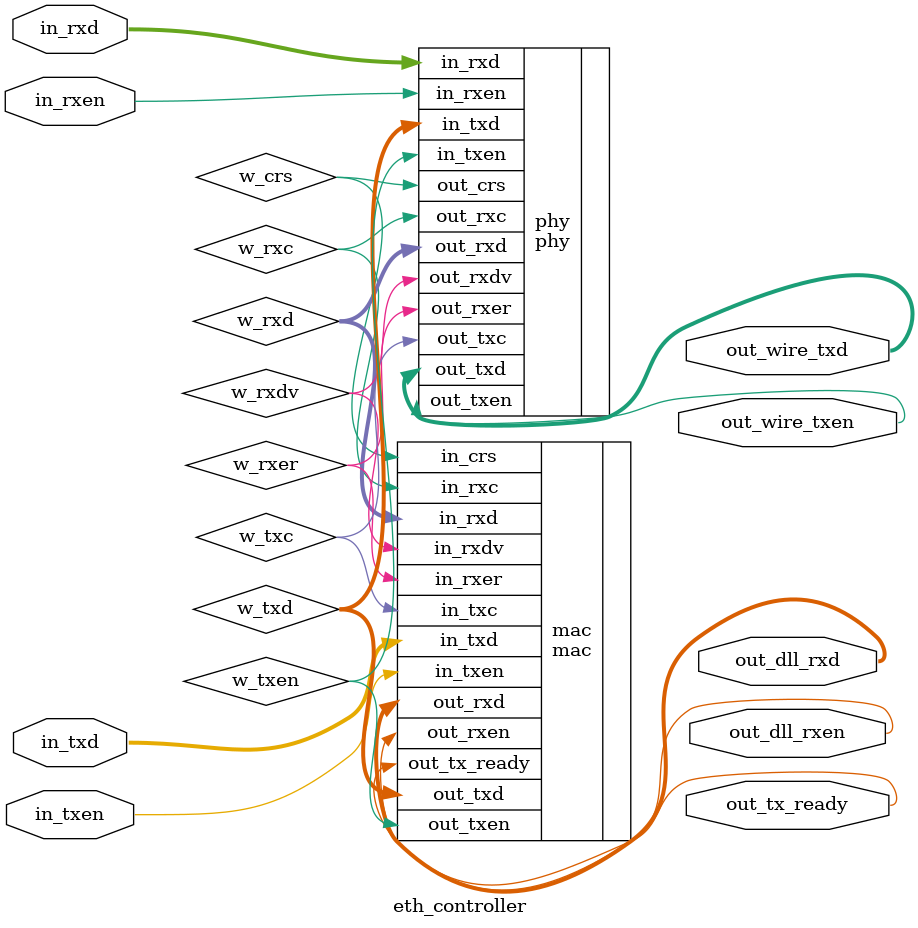
<source format=v>
`include "mac.v"
`include "phy.v"

module eth_controller(
    input   wire          in_txen,      // mcu/cpu to mac transmit enable
    input   wire [7:0]    in_txd,       // mcu/cpu to mac transmit data
    input   wire          in_rxen,      // wire to phy receive enable
    input   wire [7:0]    in_rxd,       // wire to phy receive data
    output  wire          out_tx_ready, // mac to mcu/cpu transmit ready (1 after preamble etc has been sent)
    output  wire          out_dll_rxen, // mac to data-link layer receive enable
    output  wire [7:0]    out_dll_rxd,  // mac to data-link layer receive data
    output  wire          out_wire_txen,// phy to wire transmit enable
    output  wire [7:0]    out_wire_txd  // phy to wire transmit data
    );

    // We've included the MII in this module itself. It is essentially common wires between the MAC
    // and PHY. Since we're instantiating them here, it makes sense to connect them here to.
    //
    // The media-independent interface (MII) is a standard interface to connect a Ethernet media access 
    // control (MAC) block to a PHY chip.
    // The original MII transfers network data using 4-bit nibbles in each direction (4 transmit data 
    // bits, 4 receive data bits). The data is clocked at 25 MHz to achieve 100 Mbit/s throughput.
    // https://en.wikipedia.org/wiki/Media-independent_interface
    //
    // The transmit clock is a free-running clock generated by the PHY based on the link speed
    // (25 MHz for 100 Mbit/s, 2.5 MHz for 10 Mbit/s).
    // The remaining transmit signals are driven by the MAC synchronously on the rising edge of TXC.
    // This arrangement allows the MAC to operate without having to be aware of the link speed.
    // The transmit enable signal is held high during frame transmission and low when the transmitter
    // is idle.
    wire        w_txc;      // transmit clock
    wire        w_txen;     // transmit enable
    wire [7:0]  w_txd;      // transmit data

    // The first seven receiver signals are entirely analogous to the transmitter signals, except
    // RX_ER is not optional and used to indicate the received signal could not be decoded to valid
    // data. The receive clock is recovered from the incoming signal during frame reception. When
    // no clock can be recovered (i.e. when the medium is silent), the PHY must present a free-running
    // clock as a substitute.
    wire        w_rxc;      // receive clock
    wire        w_rxdv;     // receive data valid
    wire [7:0]  w_rxd;      // receive data
    wire        w_rxer;     // receive error
    wire        w_crs;      // carrier sense

    mac mac(
        .in_txc(w_txc),
        .in_txen(in_txen),
        .in_txd(in_txd),
        .in_rxc(w_rxc),
        .in_rxdv(w_rxdv),
        .in_rxd(w_rxd),
        .in_rxer(w_rxer),
        .in_crs(w_crs),
        .out_tx_ready(out_tx_ready),
        .out_txen(w_txen),
        .out_txd(w_txd),
        .out_rxen(out_dll_rxen),
        .out_rxd(out_dll_rxd)
    );

    phy phy(
        .in_txen(w_txen),
        .in_txd(w_txd),
        .in_rxen(in_rxen),
        .in_rxd(in_rxd),
        .out_txc(w_txc),
        .out_txen(out_wire_txen),
        .out_txd(out_wire_txd),
        .out_rxc(w_rxc),
        .out_rxdv(w_rxdv),
        .out_rxd(w_rxd),
        .out_rxer(w_rxer),
        .out_crs(w_crs)
    );

endmodule

</source>
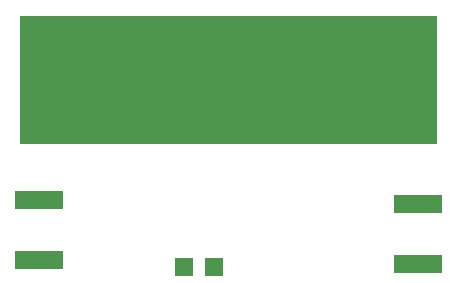
<source format=gbs>
G04 DipTrace Beta 2.3.5.2*
%IN7W_Booster.GBS*%
%MOIN*%
%ADD31R,0.16X0.06*%
%ADD39C,0.044*%
%ADD41R,0.0631X0.0631*%
%ADD49C,0.2009*%
%FSLAX44Y44*%
G04*
G70*
G90*
G75*
G01*
%LNBotMask*%
%LPD*%
D39*
X4500Y6000D3*
X5000D3*
X5500D3*
X6000D3*
X6500D3*
X7000D3*
X7500D3*
X8000D3*
X8500D3*
X9000D3*
X9500D3*
X10000D3*
X4500Y5500D3*
X5000D3*
X5500D3*
X6000D3*
X6500D3*
X7000D3*
X7500D3*
X8000D3*
X8500D3*
X9000D3*
X9500D3*
X10000D3*
X4500Y7000D3*
X5000D3*
X5500D3*
X6000D3*
X6500D3*
X7000D3*
X7500D3*
X8000D3*
X8500D3*
X9000D3*
X9500D3*
X10000D3*
X4500Y6500D3*
X5000D3*
X5500D3*
X6000D3*
X6500D3*
X7000D3*
X7500D3*
X8000D3*
X8500D3*
X9000D3*
X9500D3*
X10000D3*
X4500Y8000D3*
X5000D3*
X5500D3*
X6000D3*
X6500D3*
X7000D3*
X7500D3*
X8000D3*
X8500D3*
X9000D3*
X9500D3*
X10000D3*
X4500Y7500D3*
X5000D3*
X5500D3*
X6000D3*
X6500D3*
X7000D3*
X7500D3*
X8000D3*
X8500D3*
X9000D3*
X9500D3*
X10000D3*
D49*
X2012Y6622D3*
X12406D3*
D31*
X1000Y1000D3*
Y3000D3*
X13625Y875D3*
Y2875D3*
D41*
X6840Y775D3*
X5840D3*
G36*
X375Y9125D2*
X14250D1*
Y4875D1*
X375D1*
Y9125D1*
G37*
M02*

</source>
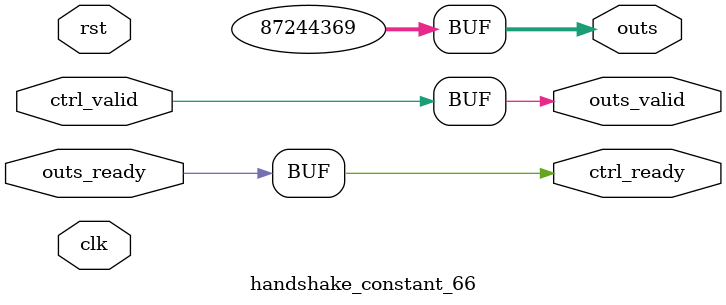
<source format=v>
`timescale 1ns / 1ps
module handshake_constant_66 #(
  parameter DATA_WIDTH = 32  // Default set to 32 bits
) (
  input                       clk,
  input                       rst,
  // Input Channel
  input                       ctrl_valid,
  output                      ctrl_ready,
  // Output Channel
  output [DATA_WIDTH - 1 : 0] outs,
  output                      outs_valid,
  input                       outs_ready
);
  assign outs       = 27'b101001100110011111001010001;
  assign outs_valid = ctrl_valid;
  assign ctrl_ready = outs_ready;

endmodule

</source>
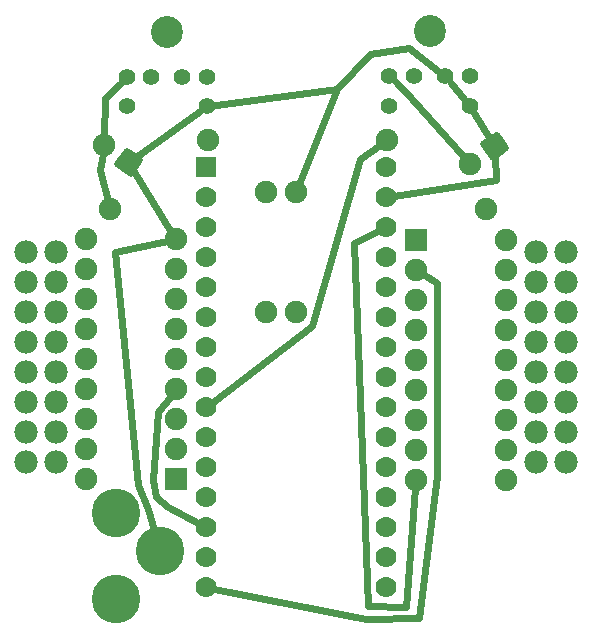
<source format=gbl>
G04 MADE WITH FRITZING*
G04 WWW.FRITZING.ORG*
G04 DOUBLE SIDED*
G04 HOLES PLATED*
G04 CONTOUR ON CENTER OF CONTOUR VECTOR*
%ASAXBY*%
%FSLAX23Y23*%
%MOIN*%
%OFA0B0*%
%SFA1.0B1.0*%
%ADD10C,0.070000*%
%ADD11C,0.162000*%
%ADD12C,0.075000*%
%ADD13C,0.078000*%
%ADD14C,0.055433*%
%ADD15C,0.106614*%
%ADD16R,0.069972X0.070000*%
%ADD17R,0.075000X0.075000*%
%ADD18C,0.024000*%
%ADD19C,0.020000*%
%LNCOPPER0*%
G90*
G70*
G54D10*
X666Y1541D03*
X666Y1441D03*
X666Y1341D03*
X666Y1241D03*
X666Y1141D03*
X666Y1041D03*
X666Y941D03*
X666Y841D03*
X666Y741D03*
X666Y641D03*
X666Y541D03*
X666Y441D03*
X666Y341D03*
X666Y241D03*
X666Y141D03*
X1266Y1541D03*
X1266Y1441D03*
X1266Y1341D03*
X1266Y1241D03*
X1266Y1141D03*
X1266Y1041D03*
X1266Y941D03*
X1266Y841D03*
X1266Y741D03*
X1266Y641D03*
X1266Y541D03*
X1266Y441D03*
X1266Y341D03*
X1266Y241D03*
X1266Y141D03*
G54D11*
X366Y387D03*
X367Y99D03*
X515Y262D03*
G54D12*
X566Y499D03*
X266Y499D03*
X566Y599D03*
X266Y599D03*
X566Y699D03*
X266Y699D03*
X566Y799D03*
X266Y799D03*
X566Y899D03*
X266Y899D03*
X566Y999D03*
X266Y999D03*
X566Y1099D03*
X266Y1099D03*
X566Y1199D03*
X266Y1199D03*
X566Y1299D03*
X266Y1299D03*
X1366Y1298D03*
X1666Y1298D03*
X1366Y1198D03*
X1666Y1198D03*
X1366Y1098D03*
X1666Y1098D03*
X1366Y998D03*
X1666Y998D03*
X1366Y898D03*
X1666Y898D03*
X1366Y798D03*
X1666Y798D03*
X1366Y698D03*
X1666Y698D03*
X1366Y598D03*
X1666Y598D03*
X1366Y498D03*
X1666Y498D03*
G54D13*
X1866Y658D03*
X1766Y658D03*
X66Y1158D03*
X166Y1158D03*
X66Y1058D03*
X166Y1058D03*
X1866Y758D03*
X1766Y758D03*
X66Y958D03*
X166Y958D03*
X1866Y858D03*
X1766Y858D03*
X66Y858D03*
X166Y858D03*
X1866Y958D03*
X1766Y958D03*
X66Y758D03*
X166Y758D03*
X1866Y1058D03*
X1766Y1058D03*
X66Y658D03*
X166Y658D03*
X1866Y1158D03*
X1766Y1158D03*
X66Y558D03*
X166Y558D03*
X1866Y1258D03*
X1766Y1258D03*
X66Y1258D03*
X166Y1258D03*
X1866Y558D03*
X1766Y558D03*
G54D14*
X1278Y1843D03*
X1361Y1843D03*
X1463Y1843D03*
X1546Y1843D03*
X1278Y1745D03*
X1546Y1745D03*
G54D15*
X1412Y1993D03*
G54D14*
X402Y1842D03*
X485Y1842D03*
X588Y1842D03*
X670Y1842D03*
X402Y1744D03*
X670Y1744D03*
G54D15*
X536Y1992D03*
G54D12*
X1629Y1610D03*
X1547Y1552D03*
X410Y1556D03*
X328Y1614D03*
X675Y1630D03*
X347Y1401D03*
X1271Y1630D03*
X1599Y1400D03*
X966Y1058D03*
X966Y1458D03*
X866Y1058D03*
X866Y1458D03*
G54D16*
X666Y1541D03*
G54D17*
X566Y499D03*
X1366Y1298D03*
G54D18*
X1333Y75D02*
X1208Y77D01*
D02*
X1208Y77D02*
X1160Y1287D01*
D02*
X1364Y469D02*
X1333Y75D01*
D02*
X1160Y1287D02*
X1240Y1327D01*
D02*
X1438Y1153D02*
X1438Y511D01*
D02*
X1438Y511D02*
X1377Y36D01*
D02*
X1377Y36D02*
X1200Y35D01*
D02*
X1200Y35D02*
X695Y135D01*
D02*
X1390Y1183D02*
X1438Y1153D01*
D02*
X1295Y1445D02*
X1635Y1498D01*
D02*
X1635Y1498D02*
X1631Y1581D01*
D02*
X433Y1573D02*
X647Y1727D01*
D02*
X314Y1529D02*
X340Y1428D01*
D02*
X323Y1585D02*
X314Y1529D01*
D02*
X329Y1771D02*
X382Y1822D01*
D02*
X328Y1642D02*
X329Y1771D01*
D02*
X1299Y1823D02*
X1355Y1766D01*
D02*
X1355Y1766D02*
X1528Y1574D01*
D02*
X1104Y1800D02*
X699Y1747D01*
D02*
X977Y1485D02*
X1104Y1800D01*
D02*
X1021Y1012D02*
X689Y758D01*
D02*
X1179Y1567D02*
X1021Y1012D01*
D02*
X1248Y1613D02*
X1179Y1567D01*
D02*
X1343Y1937D02*
X1441Y1861D01*
D02*
X1213Y1917D02*
X1343Y1937D01*
D02*
X1104Y1800D02*
X1213Y1917D01*
D02*
X424Y1532D02*
X551Y1324D01*
D02*
X1561Y1720D02*
X1614Y1634D01*
D02*
X1482Y1821D02*
X1528Y1767D01*
D02*
X365Y1257D02*
X440Y482D01*
D02*
X473Y399D02*
X494Y329D01*
D02*
X440Y482D02*
X473Y399D01*
D02*
X538Y1293D02*
X365Y1257D01*
D02*
X507Y723D02*
X491Y496D01*
D02*
X501Y441D02*
X540Y407D01*
D02*
X491Y496D02*
X501Y441D01*
D02*
X549Y776D02*
X507Y723D01*
D02*
X540Y407D02*
X640Y354D01*
G54D19*
X1623Y1571D02*
X1591Y1616D01*
X1636Y1648D01*
X1668Y1603D01*
X1623Y1571D01*
D02*
X371Y1550D02*
X403Y1595D01*
X448Y1563D01*
X416Y1518D01*
X371Y1550D01*
D02*
G04 End of Copper0*
M02*
</source>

########

*WORK TO COMPLETE:*
Whenever the word "enable" appears in a line above, copy that line.

*ANSWER FOR THE TASK:*
    input   wire          in_txen,      // mcu/cpu to mac transmit enable
    input   wire          in_rxen,      // wire to phy receive enable
    output  wire          out_dll_rxen, // mac to data-link layer receive enable
    output  wire          out_wire_txen,// phy to wire transmit enable
    // The transmit enable signal is held high during frame transmission and low when the transmitter
    wire        w_txen;     // transmit enable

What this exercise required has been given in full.